:: Data section
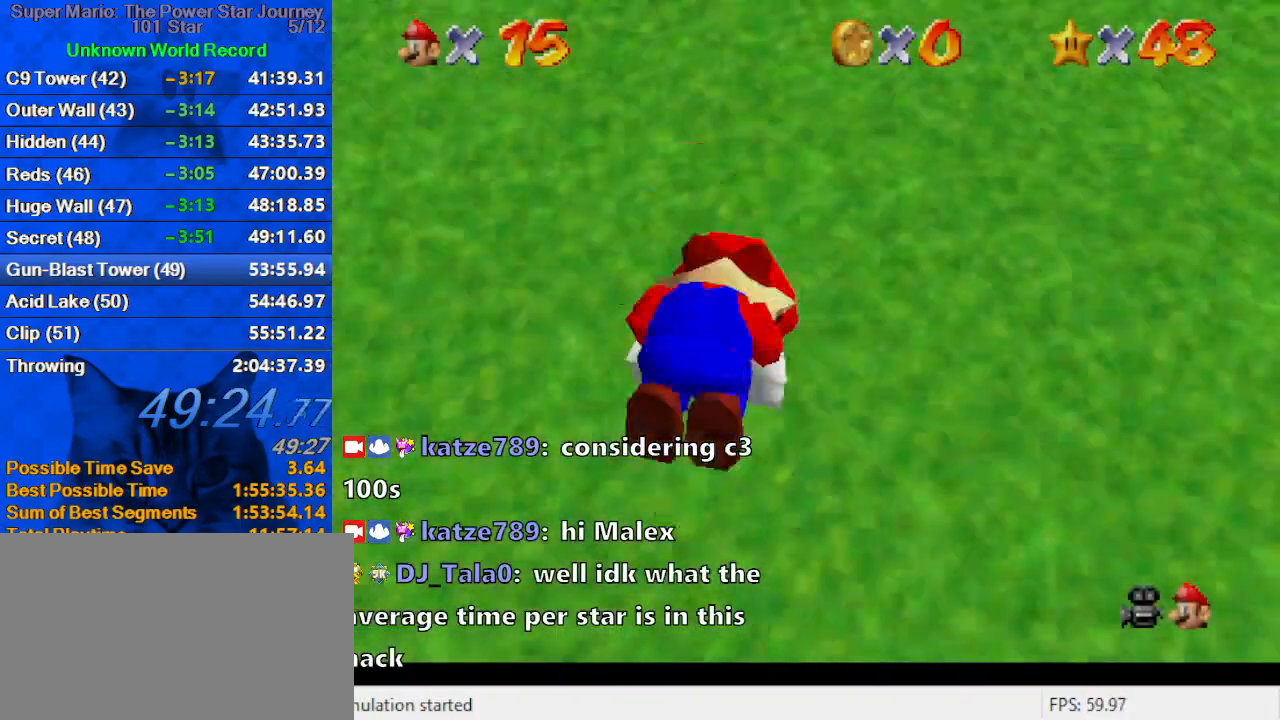
{"keys": ["up"], "events": [[300, "up", "down"]]}
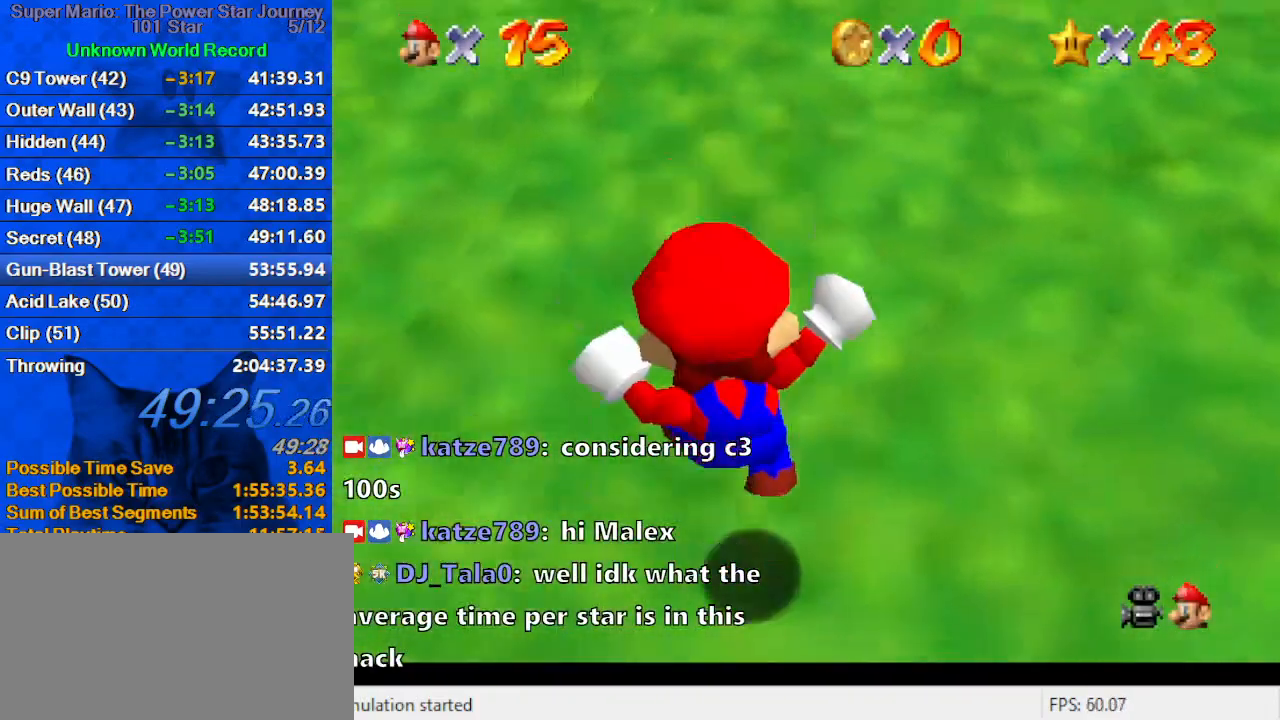
{"keys": ["up"], "events": []}
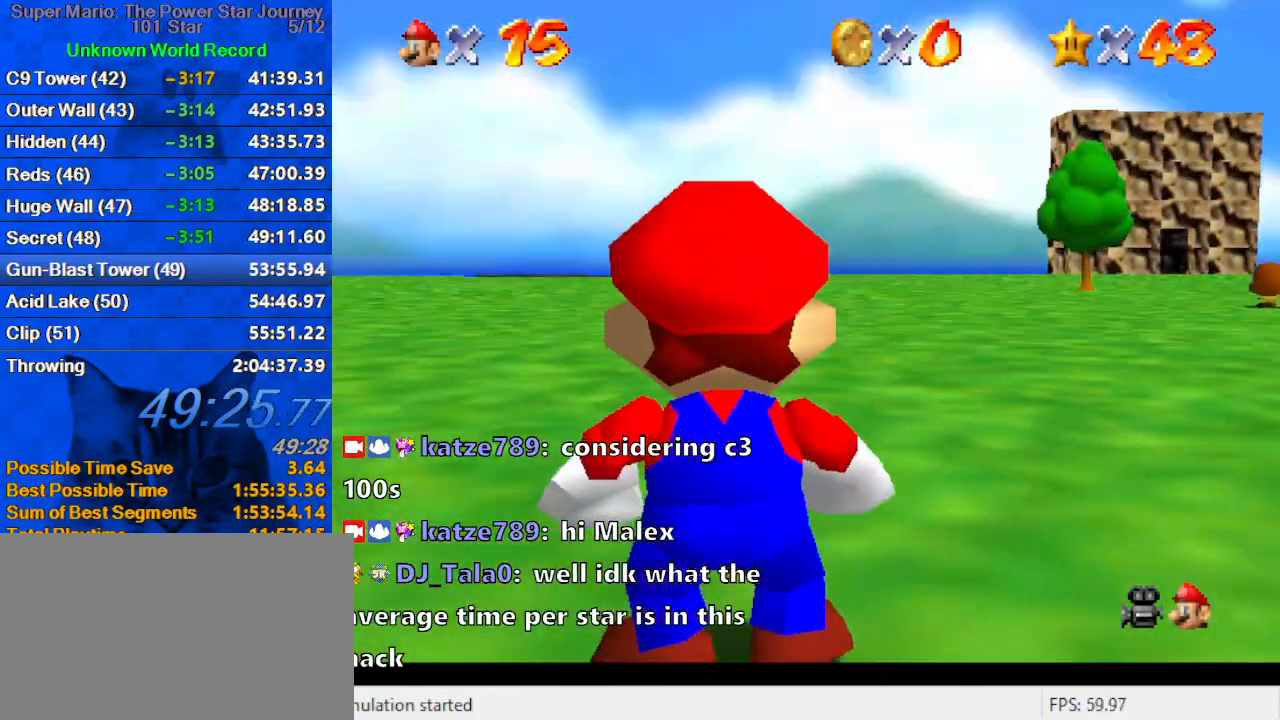
{"keys": ["up"], "events": []}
::::
Exercise instructions
Output the full listing verbatim; pictures stay out.

Worked solution
{"keys": ["up"], "events": [[300, "up", "down"]]}
{"keys": ["up"], "events": []}
{"keys": ["up"], "events": []}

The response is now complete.